The lost phone reminds me — I'm old enough (!) that the first phone we had on the farm was a party line, so we had to share it with the neighbors (I think we had different numbers, but they all calls rang all the phones and we couldn't talk at the same time, or something like that)… And local calls were only five digits long. It's funny thinking about how exciting things like call waiting were when they were rolled out, but how incredibly mundane and taken-for-granted they are now.

Skull Cracking

I got a teaser today of the really special year-end (as in 2006, not 2007) thank-you gifts… They're still being finished off, but here's what a small number of people are getting for all their help — they're solid bronze and are very heavy! I'm putting mine on the end of an also-solid steel cane, and it's going to be deadly.

(So I don't steal credit: My friend Sean made these — they were not sculpted by me).

Other than that, I'm losing it from physical discomfort. Really feel messed up. It's seriously taking every bit of self control to keep my mood under control. I'm alternating between really, really angry and really, really depressed. I really want this to be over soon and am counting the days until July (which is when my surgery is scheduled now — I wish I could do it sooner but for a myriad of reasons I can't). That said, other than incessant whining, mostly online, I hope I keep it all masked pretty well in real life.

From scribble to crazy animal

Nefarious and I usually have a few scratch-pad canvasses on the go that don't have any definitive plans that we can doodle and practice on. We did a bit of that this morning on the biggest of the bunch, and are soon sneaking off to the mall with Saira where I'm going to pick up the last bits for an Easter scavenger hunt (or whatever it's called when you get clues that lead you from one egg/prize to the next) and have lunch…

I might see if I can find some paper for my photo printer today. I always worry that one of these days I'm going to lose all of my digital photo archives before I print them for semi-permanent storage. It's funny — this generation documents itself incessantly with blogs and self-portraits of the hour, but because it's all held in digital form, all those moments could so easily be lost, and this could end up as a generation without a photo archive.

That orange is injured…

So I figured that I should deal with the various starting-to-go-bad food in the fridge by eating it. So I had noodles with scallops in a spicy blood orange and berry sauce. It turned out fairly well, but honestly, scallops and seafood in general are pretty much impossible to mess up I think.

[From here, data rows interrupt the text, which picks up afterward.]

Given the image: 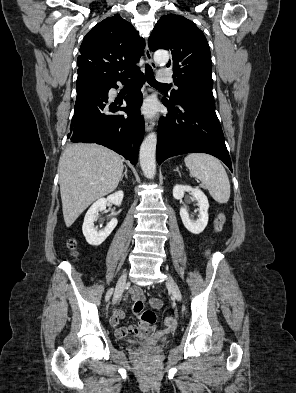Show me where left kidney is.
<instances>
[{
    "label": "left kidney",
    "mask_w": 296,
    "mask_h": 393,
    "mask_svg": "<svg viewBox=\"0 0 296 393\" xmlns=\"http://www.w3.org/2000/svg\"><path fill=\"white\" fill-rule=\"evenodd\" d=\"M185 192H190L194 199L198 202L199 218L196 221L191 220L187 209L181 207L180 216L182 222L188 231L193 234H200L208 224V199L199 188H192L186 185H175L173 188V197L176 200H181L184 197Z\"/></svg>",
    "instance_id": "obj_1"
}]
</instances>
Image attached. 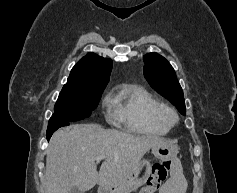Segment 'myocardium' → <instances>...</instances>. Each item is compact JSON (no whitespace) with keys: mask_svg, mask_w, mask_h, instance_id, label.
<instances>
[{"mask_svg":"<svg viewBox=\"0 0 237 193\" xmlns=\"http://www.w3.org/2000/svg\"><path fill=\"white\" fill-rule=\"evenodd\" d=\"M159 118L169 127L174 126L178 121L177 112L169 106H164L161 109L159 113Z\"/></svg>","mask_w":237,"mask_h":193,"instance_id":"f54148a6","label":"myocardium"}]
</instances>
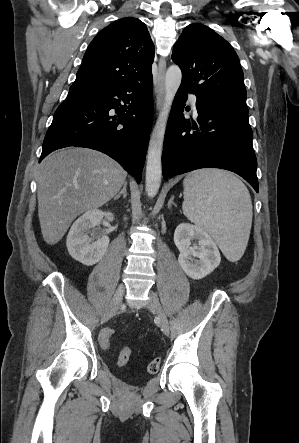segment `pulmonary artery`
Wrapping results in <instances>:
<instances>
[{"instance_id":"obj_1","label":"pulmonary artery","mask_w":299,"mask_h":443,"mask_svg":"<svg viewBox=\"0 0 299 443\" xmlns=\"http://www.w3.org/2000/svg\"><path fill=\"white\" fill-rule=\"evenodd\" d=\"M189 100H190V103H191V106H192V109H193L194 113L197 114V108H196L197 98H196V96L193 95V94H190L189 95Z\"/></svg>"}]
</instances>
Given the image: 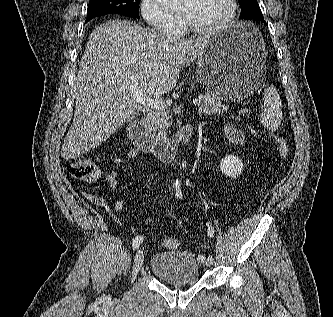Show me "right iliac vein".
<instances>
[{"label": "right iliac vein", "instance_id": "63e3f726", "mask_svg": "<svg viewBox=\"0 0 333 317\" xmlns=\"http://www.w3.org/2000/svg\"><path fill=\"white\" fill-rule=\"evenodd\" d=\"M143 261H144V254L142 250H138L134 257L132 279H131L132 282L135 280L139 270L141 269Z\"/></svg>", "mask_w": 333, "mask_h": 317}]
</instances>
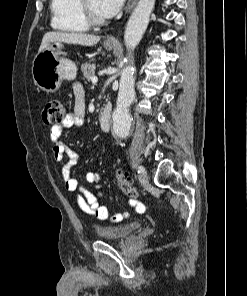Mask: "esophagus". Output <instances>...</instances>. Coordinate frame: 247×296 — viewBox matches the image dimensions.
Instances as JSON below:
<instances>
[{
	"instance_id": "esophagus-1",
	"label": "esophagus",
	"mask_w": 247,
	"mask_h": 296,
	"mask_svg": "<svg viewBox=\"0 0 247 296\" xmlns=\"http://www.w3.org/2000/svg\"><path fill=\"white\" fill-rule=\"evenodd\" d=\"M137 1L138 0H129L128 1L127 6H126V10H125L126 14L130 13V11L136 5ZM105 41H106V43L113 44V43H116L117 40L114 35H109L106 37Z\"/></svg>"
}]
</instances>
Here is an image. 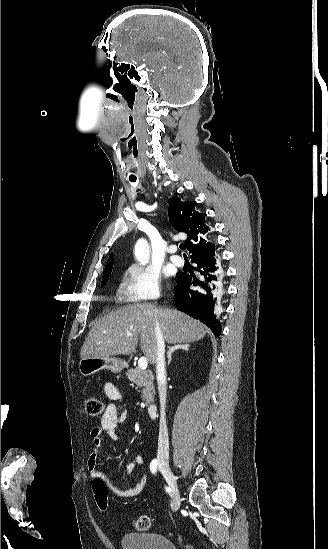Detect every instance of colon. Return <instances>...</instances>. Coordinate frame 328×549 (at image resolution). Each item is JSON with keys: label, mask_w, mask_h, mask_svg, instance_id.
<instances>
[{"label": "colon", "mask_w": 328, "mask_h": 549, "mask_svg": "<svg viewBox=\"0 0 328 549\" xmlns=\"http://www.w3.org/2000/svg\"><path fill=\"white\" fill-rule=\"evenodd\" d=\"M85 409L88 415L98 416L103 411V404L98 398L89 396L85 399ZM92 488L98 509L105 511L108 508V488L105 480L94 479ZM150 523L149 516L141 515L135 522V528L138 531H145L149 529Z\"/></svg>", "instance_id": "obj_1"}]
</instances>
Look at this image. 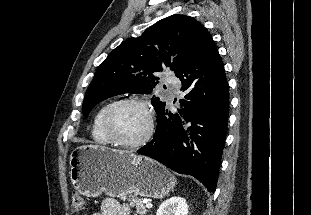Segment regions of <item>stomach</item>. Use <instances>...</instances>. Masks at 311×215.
I'll use <instances>...</instances> for the list:
<instances>
[{"label": "stomach", "mask_w": 311, "mask_h": 215, "mask_svg": "<svg viewBox=\"0 0 311 215\" xmlns=\"http://www.w3.org/2000/svg\"><path fill=\"white\" fill-rule=\"evenodd\" d=\"M70 178L83 196L135 194L162 198L173 190L175 177L158 162L130 152L82 145L70 155Z\"/></svg>", "instance_id": "stomach-1"}]
</instances>
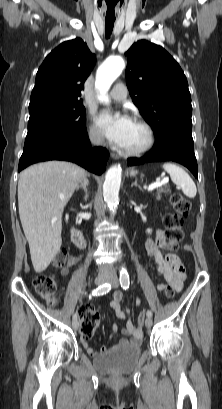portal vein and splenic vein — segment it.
Segmentation results:
<instances>
[{
    "label": "portal vein and splenic vein",
    "mask_w": 222,
    "mask_h": 409,
    "mask_svg": "<svg viewBox=\"0 0 222 409\" xmlns=\"http://www.w3.org/2000/svg\"><path fill=\"white\" fill-rule=\"evenodd\" d=\"M168 181H169V180H168L167 178H164V179H162V180H157L156 182H154V183H152L151 185H149L148 191H152V190H154L155 188H158V187H160V186H162V185H164V184H167Z\"/></svg>",
    "instance_id": "obj_1"
}]
</instances>
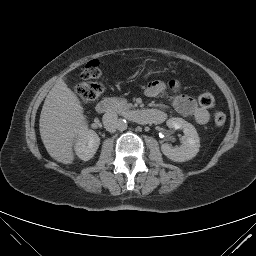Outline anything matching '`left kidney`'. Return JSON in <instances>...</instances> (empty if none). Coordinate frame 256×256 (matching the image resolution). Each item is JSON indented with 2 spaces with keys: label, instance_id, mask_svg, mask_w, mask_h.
I'll return each mask as SVG.
<instances>
[{
  "label": "left kidney",
  "instance_id": "1",
  "mask_svg": "<svg viewBox=\"0 0 256 256\" xmlns=\"http://www.w3.org/2000/svg\"><path fill=\"white\" fill-rule=\"evenodd\" d=\"M169 128L182 129L184 136L180 146L162 144L163 154L174 162H185L194 158L200 147V140L195 127L182 118H171L166 122Z\"/></svg>",
  "mask_w": 256,
  "mask_h": 256
}]
</instances>
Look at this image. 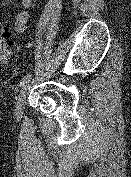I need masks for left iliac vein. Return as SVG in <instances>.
<instances>
[{
	"label": "left iliac vein",
	"mask_w": 131,
	"mask_h": 177,
	"mask_svg": "<svg viewBox=\"0 0 131 177\" xmlns=\"http://www.w3.org/2000/svg\"><path fill=\"white\" fill-rule=\"evenodd\" d=\"M29 88H30V83L28 82L25 85H23L21 91L18 94V98L15 106V115L17 117H20L22 115L24 100L26 98L27 91Z\"/></svg>",
	"instance_id": "4c4485c4"
}]
</instances>
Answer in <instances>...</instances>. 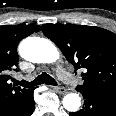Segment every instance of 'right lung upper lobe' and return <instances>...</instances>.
<instances>
[{"label": "right lung upper lobe", "mask_w": 116, "mask_h": 116, "mask_svg": "<svg viewBox=\"0 0 116 116\" xmlns=\"http://www.w3.org/2000/svg\"><path fill=\"white\" fill-rule=\"evenodd\" d=\"M39 28L25 24L0 26V116H11L34 92V88L13 87L9 83V72L18 71L19 42Z\"/></svg>", "instance_id": "right-lung-upper-lobe-1"}]
</instances>
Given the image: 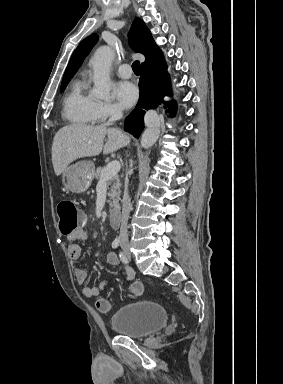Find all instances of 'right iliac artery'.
Masks as SVG:
<instances>
[{
	"instance_id": "obj_1",
	"label": "right iliac artery",
	"mask_w": 283,
	"mask_h": 384,
	"mask_svg": "<svg viewBox=\"0 0 283 384\" xmlns=\"http://www.w3.org/2000/svg\"><path fill=\"white\" fill-rule=\"evenodd\" d=\"M119 242H120V239L117 237L114 239V241L112 242V248H117L119 246Z\"/></svg>"
}]
</instances>
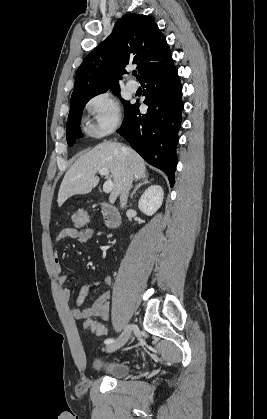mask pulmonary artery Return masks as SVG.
Returning a JSON list of instances; mask_svg holds the SVG:
<instances>
[{
	"instance_id": "e3ab8cb5",
	"label": "pulmonary artery",
	"mask_w": 267,
	"mask_h": 419,
	"mask_svg": "<svg viewBox=\"0 0 267 419\" xmlns=\"http://www.w3.org/2000/svg\"><path fill=\"white\" fill-rule=\"evenodd\" d=\"M126 87L131 92H136L138 89V84L134 80H129L126 84Z\"/></svg>"
}]
</instances>
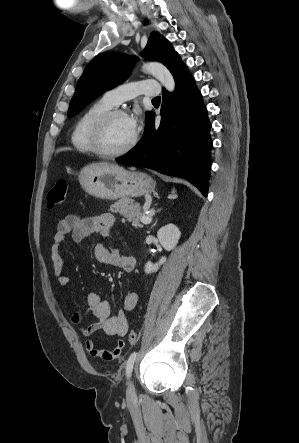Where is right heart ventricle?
Wrapping results in <instances>:
<instances>
[{"instance_id":"right-heart-ventricle-1","label":"right heart ventricle","mask_w":299,"mask_h":443,"mask_svg":"<svg viewBox=\"0 0 299 443\" xmlns=\"http://www.w3.org/2000/svg\"><path fill=\"white\" fill-rule=\"evenodd\" d=\"M114 106L104 98L92 103L76 121L72 134L71 143L74 148L84 154L94 153L90 143V132L95 120L104 112Z\"/></svg>"}]
</instances>
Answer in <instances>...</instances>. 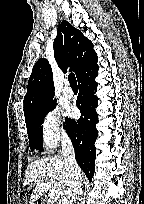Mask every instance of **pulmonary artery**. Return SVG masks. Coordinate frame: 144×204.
Wrapping results in <instances>:
<instances>
[{"instance_id": "pulmonary-artery-1", "label": "pulmonary artery", "mask_w": 144, "mask_h": 204, "mask_svg": "<svg viewBox=\"0 0 144 204\" xmlns=\"http://www.w3.org/2000/svg\"><path fill=\"white\" fill-rule=\"evenodd\" d=\"M63 95L66 98H72L74 93L70 85L66 82L65 87L63 89Z\"/></svg>"}]
</instances>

Other than that I've been having over-the-top heart palpitations for the last eighteen hours or so. When I went to bed last night I was actually debating whether I ought to call 911 because it was pretty disturbing at the time (they're harmless usually, but I've never had anything like this before so I didn't know how to interpret it at the time)… Anyway, I guess it's not that abnormal and I'm sure many people reading this have experienced it tons of time — in my case, monitoring my pulse with my finger while it happens, my heart seems to stop for a beat or two, and then pounds really fast for about five beats, and then goes back to normal — so I'm trying not to worry about it and hoping it'll go away shortly.